No filme, os jovens agentes penitenciários parecem ver os militares com um misto de admiração e temor. Na sua opinião, qual é a relação da juventude de hoje com a ditadura chilena?
É um tema complexo. O Chile é um país muito polarizado. Há uma grande parte da população jovem que tem consciência do horror que se viveu na ditadura, mas há outra grande parte que não é que não tem consciência, mas dizem que já superamos, já se passaram 50 anos. É difícil dizer isso quando você tem familiares vítimas, desaparecidos ou assassinados. Eu sinto que o filme fala desses personagens que estão de um lado e do outro. É como se o filme simbolizasse um eterno ciclo de fragmentação do país, um inferno infinito, como a passagem do tempo ali na Cordilheira dos Andes.
Pelo menos aos olhos do público brasileiro, o cinema chileno não para de produzir filmes sobre a ditadura. Seja diretamente, como no caso de Prisão nos Andes ou de 1976 (2022), de Manuela Martelli, seja na forma de sátira macabra, como em O Conde (2023), de Pablo Larraín, ou seja metaforicamente, como no documentário A Memória Infinita (2023), de Maite Alberdi. Por que esse tema é tão presente? Acontece o mesmo na literatura e no teatro, por exemplo?
É porque o trauma é tão forte. E não houve um reconhecimento de toda a sociedade para dizer que foi uma ditadura, que houve assassinatos e que desapareceu gente. Há tantas pessoas que renegam isso, ou que justificam esses crimes, a ferida é tão aberta, e por isso os cineastas, os escritores e os artistas chilenos em geral, de formas mais literais, de formas mais abstratas, abordam a ditadura.
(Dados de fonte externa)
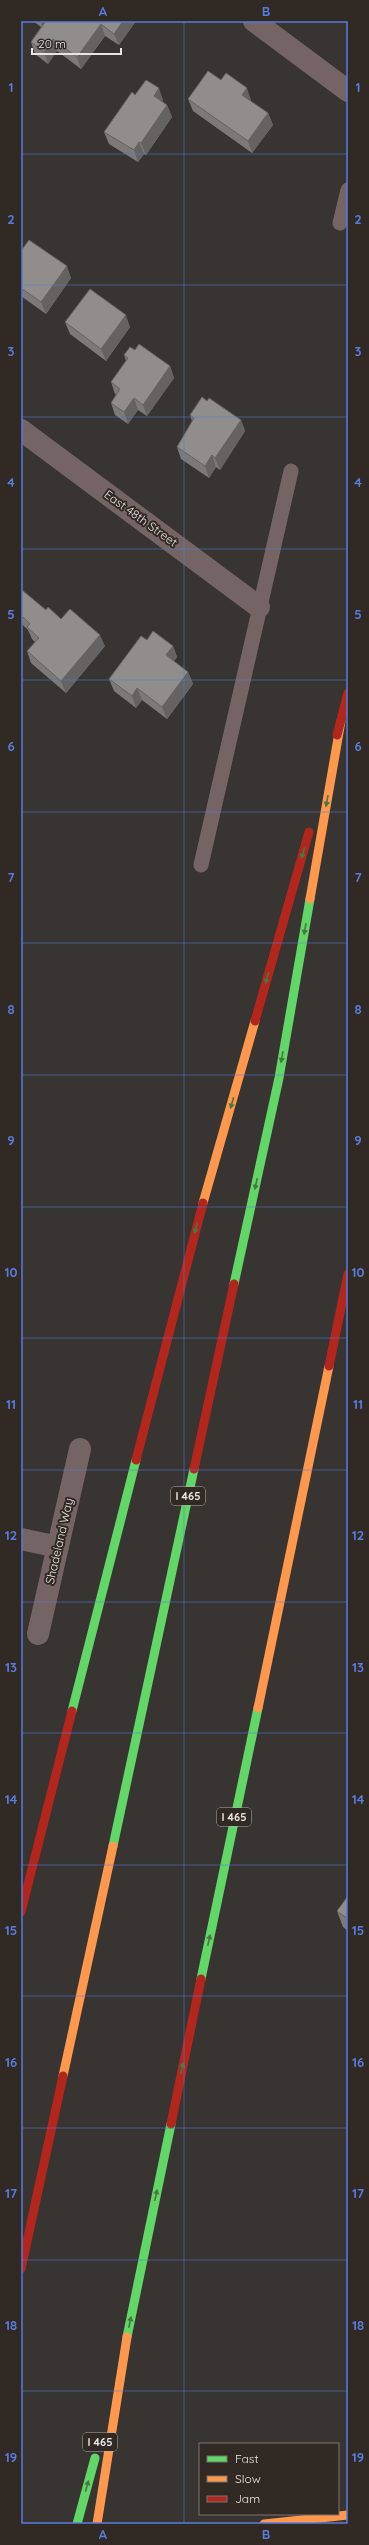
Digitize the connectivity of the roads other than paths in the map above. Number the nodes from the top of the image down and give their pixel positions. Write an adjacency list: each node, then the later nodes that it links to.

Porque, de algum modo, ainda que não haja Pinochet ou um outro tirano, a ditadura parece não ter acabado, suas bases ainda permeiam nossa sociedade. (Vale lembrar que o próprio Augusto Pinochet, ditador de 1973 a 1990, quando Patricio Aylwin assumiu como o primeiro presidente eleito desde 1970, permaneceu no posto mais alto das Forças Armadas do país até março de 1998, momento em que passou a ocupar o cargo de senador vitalício, do qual só foi destituído, em 2000, por causa da repercussão global de sua prisão em Londres, em 16 de outubro de 1998, a mando do juiz espanhol Baltazar Garzón, que investigava a Operação Condor.)